Could you reproduce the text of each record below line for line, without altering a word, and leave the pictures out?

++++ Available data

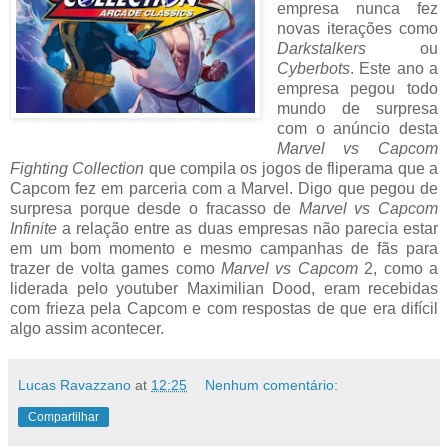
empresa nunca fez
novas iterações como
Darkstalkers
ou
Cyberbots
. Este ano a
empresa pegou todo
mundo de surpresa
com o anúncio desta
Marvel vs Capcom
Fighting Collection
que compila os jogos de fliperama que a
Capcom fez em parceria com a Marvel. Digo que pegou de
surpresa porque desde o fracasso de
Marvel vs Capcom
Infinite
a relação entre as duas empresas não parecia estar
em um bom momento e mesmo campanhas de fãs para
trazer de volta games como
Marvel vs Capcom
2, como a
liderada pelo youtuber Maximilian Dood, eram recebidas
com frieza pela Capcom e com respostas de que era difícil
algo assim acontecer.
Lucas Ravazzano
at
12:25
Nenhum comentário:
Compartilhar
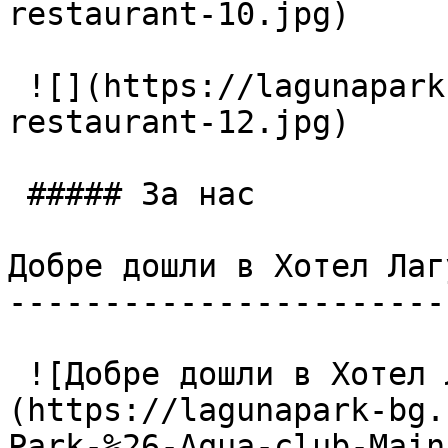
restaurant-10.jpg)

 ![](https://lagunapark-bg.com/storage/225/Main-
restaurant-12.jpg)

 ##### За нас

Добре дошли в Хотел Лаг
-----------------------
 ![Добре дошли в Хотел Лагуна Парк & Аква Клуб]
(https://lagunapark-bg.
Park-%26-Aqua-club-Main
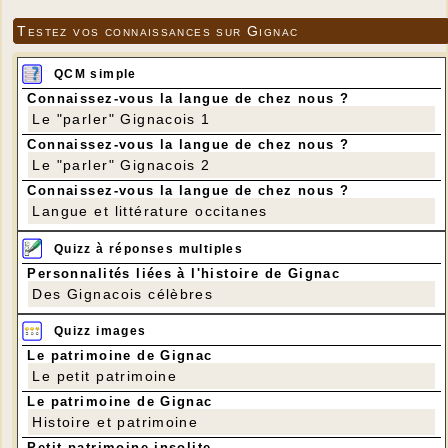
Testez vos connaissances sur Gignac
QCM simple
Connaissez-vous la langue de chez nous ?
Le "parler" Gignacois 1
Connaissez-vous la langue de chez nous ?
Le "parler" Gignacois 2
Connaissez-vous la langue de chez nous ?
Langue et littérature occitanes
Quizz à réponses multiples
Personnalités liées à l'histoire de Gignac
Des Gignacois célèbres
Quizz images
Le patrimoine de Gignac
Le petit patrimoine
Le patrimoine de Gignac
Histoire et patrimoine
Petit patrimoine insolite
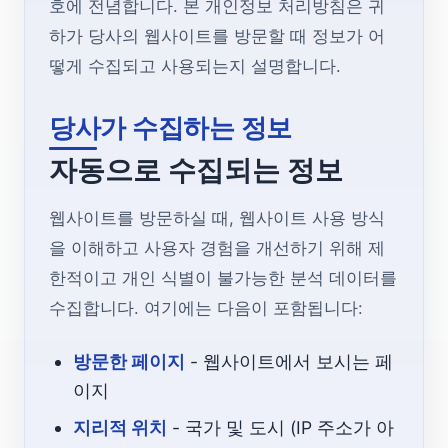
호에 전념합니다. 본 개인정보 처리방침은 귀
하가 당사의 웹사이트를 방문할 때 정보가 어
떻게 수집되고 사용되는지 설명합니다.
당사가 수집하는 정보
자동으로 수집되는 정보
웹사이트를 방문하실 때, 웹사이트 사용 방식
을 이해하고 사용자 경험을 개선하기 위해 제
한적이고 개인 식별이 불가능한 분석 데이터를
수집합니다. 여기에는 다음이 포함됩니다:
방문한 페이지
- 웹사이트에서 보시는 페
이지
지리적 위치
- 국가 및 도시 (IP 주소가 아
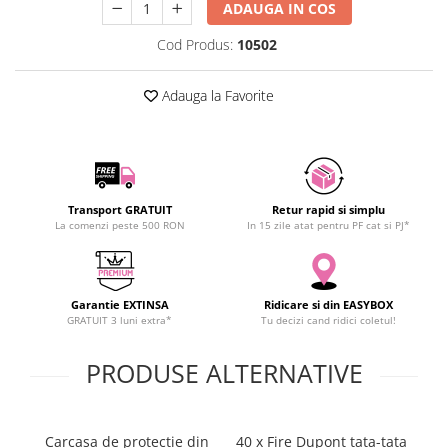
ADAUGA IN COS
SCHRACK TECHNIK
SAMSUNG
Cod Produs:
10502
SUNKKO
Adauga la Favorite
SANYO
SUPERFIRE
SONOFF
TERMOPASTY
TOPDON
Transport GRATUIT
Retur rapid si simplu
TAXNELE
La comenzi peste 500 RON
In 15 zile atat pentru PF cat si PJ*
TENPOWER
VICTOR
VETO PRO PAC
Garantie EXTINSA
Ridicare si din EASYBOX
GRATUIT 3 luni extra*
Tu decizi cand ridici coletul!
WEICON
WERA
PRODUSE ALTERNATIVE
WIHA
WAIT TOOLS
WEEEMAKE
Carcasa de protectie din
40 x Fire Dupont tata-tata
C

++++++++

→ **Exercise solution**:
empresa nunca fez
novas iterações como
Darkstalkers
ou
Cyberbots
. Este ano a
empresa pegou todo
mundo de surpresa
com o anúncio desta
Marvel vs Capcom
Fighting Collection
que compila os jogos de fliperama que a
Capcom fez em parceria com a Marvel. Digo que pegou de
surpresa porque desde o fracasso de
Marvel vs Capcom
Infinite
a relação entre as duas empresas não parecia estar
em um bom momento e mesmo campanhas de fãs para
trazer de volta games como
Marvel vs Capcom
2, como a
liderada pelo youtuber Maximilian Dood, eram recebidas
com frieza pela Capcom e com respostas de que era difícil
algo assim acontecer.
Lucas Ravazzano
at
12:25
Nenhum comentário:
Compartilhar
restaurant-10.jpg)

 ![](https://lagunapark-bg.com/storage/225/Main-
restaurant-12.jpg)

 ##### За нас

Добре дошли в Хотел Лаг
-----------------------
 ![Добре дошли в Хотел Лагуна Парк & Аква Клуб]
(https://lagunapark-bg.
Park-%26-Aqua-club-Main
Testez vos connaissances sur Gignac
QCM simple
Connaissez-vous la langue de chez nous ?
Le "parler" Gignacois 1
Connaissez-vous la langue de chez nous ?
Le "parler" Gignacois 2
Connaissez-vous la langue de chez nous ?
Langue et littérature occitanes
Quizz à réponses multiples
Personnalités liées à l'histoire de Gignac
Des Gignacois célèbres
Quizz images
Le patrimoine de Gignac
Le petit patrimoine
Le patrimoine de Gignac
Histoire et patrimoine
Petit patrimoine insolite
호에 전념합니다. 본 개인정보 처리방침은 귀
하가 당사의 웹사이트를 방문할 때 정보가 어
떻게 수집되고 사용되는지 설명합니다.
당사가 수집하는 정보
자동으로 수집되는 정보
웹사이트를 방문하실 때, 웹사이트 사용 방식
을 이해하고 사용자 경험을 개선하기 위해 제
한적이고 개인 식별이 불가능한 분석 데이터를
수집합니다. 여기에는 다음이 포함됩니다:
방문한 페이지
- 웹사이트에서 보시는 페
이지
지리적 위치
- 국가 및 도시 (IP 주소가 아
ADAUGA IN COS
SCHRACK TECHNIK
SAMSUNG
Cod Produs:
10502
SUNKKO
Adauga la Favorite
SANYO
SUPERFIRE
SONOFF
TERMOPASTY
TOPDON
Transport GRATUIT
Retur rapid si simplu
TAXNELE
La comenzi peste 500 RON
In 15 zile atat pentru PF cat si PJ*
TENPOWER
VICTOR
VETO PRO PAC
Garantie EXTINSA
Ridicare si din EASYBOX
GRATUIT 3 luni extra*
Tu decizi cand ridici coletul!
WEICON
WERA
PRODUSE ALTERNATIVE
WIHA
WAIT TOOLS
WEEEMAKE
Carcasa de protectie din
40 x Fire Dupont tata-tata
C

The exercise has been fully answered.